Instructor: Dawn Blankenship
Community: 14 Year Old Female, Private Counseling Setting, 60 minutes
Plan Creation Date: July 1, 2014
Yoga Calm Principle/Lesson Goal: Grounding
Intention: Help the youth connect to her body and how she feels in her body.
- Deep Breathing Practice – feel your belly as you inhale deeply and exhaling. Note your breaths as you inhale and exhale by saying to yourself “inhale”, “exhale”. Connect to how your body feels. Notice your muscles as you relax and focus on being where you are.
- Pulse Count – take a moment to tune in to your heart.
- Roots – begin by placing your feet hip width apart on your mat. Imagine your feet rooting to the earth. Feel the strength of your body in this pose.
- Crescent Moon – reach your palms overhead and feel your arms stretch towards the sky.
- Chair – with your feet hip-width apart and solid underneath you. Bend your knees and take your thighs back as if sitting in a chair. Feel the strength of your thighs as you hold the pose for 10 counts.

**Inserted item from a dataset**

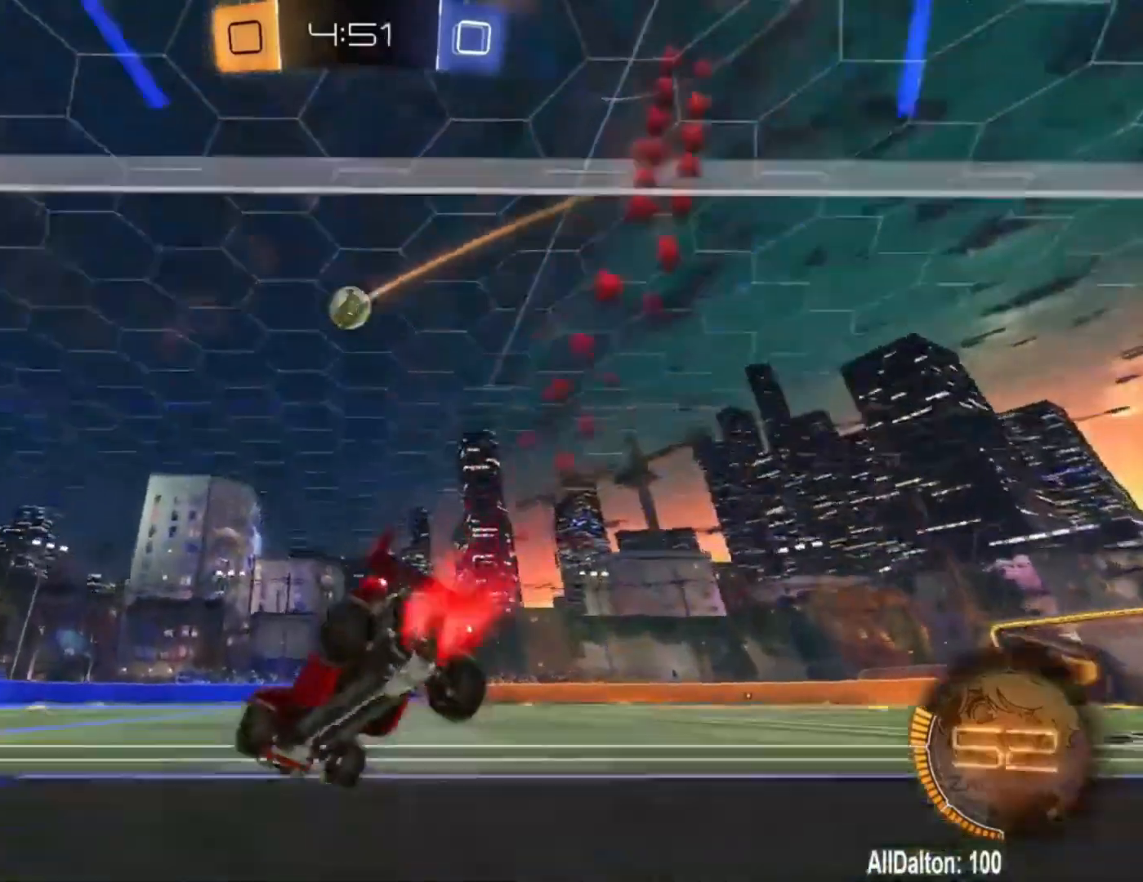
{"buttons": ["R2"], "left_stick": "center", "right_stick": "center", "events": [[100, "left_stick", "up-right"], [167, "A", "down"], [233, "A", "up"], [300, "A", "down"], [400, "R1", "up"], [400, "left_stick", "center"], [433, "A", "up"]]}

- Forward Bend – gently bend your torso forward as if gravity is pulling you down you to earth.
- Downward Dog – place hands on the ground and press down through the 4 corners of the hands and feet. Activate and straighten arms. Notice how your hands feel on the mat as you position your body.
- Alternate Arm/Leg Kicks – after coming to all fours, place your knees on your mat, extending your right leg back and your left arm straight in front of you. Switch arms and legs. Notice how your body is connected and working as you move in the pose.
- Plank – position your hands on your mat and curl your toes under as you move your legs, hip, and belly until it is straight like a board. Keep breathing as you feel the strength in your body.
- Downward Dog
- Warrior 1 – stand on your mat with your right foot forward, knee slightly bent. Your left put is behind you and pointed slightly to the side. Press your feet down so all 4 corners of your feet are rooted. Raise your hands straight into the air, parallel with one another and slowly bent your right knee as you go deeper into the pose. Breathe deep as you hold the pose for 10 counts.
- Star – spread your legs wide on your mat, keeping them straight as you activate your feet to hold you strong as you extend your arms. Elongate your spine and look straight ahead.
- Side Angle – bend your left knee as you bring your right arm over and lean into the left knee. Notice the strength in your leg leg as you extend your right arm and stretch, breathing deeply.
- Warrior 1
- Side Angle
- Mountain – stand tall with your feet hip-width. Thank your body for being strong as you moved through the sequence.
- Progressive Muscle Relaxation – lie on your mat with your eyes closed. Notice tour muscles and where you may be experiencing some tension. Beginning with your feet, curl your toes and feet. Hold it….and release. Notice how relaxed your feet feel after the tension is released. Continue on.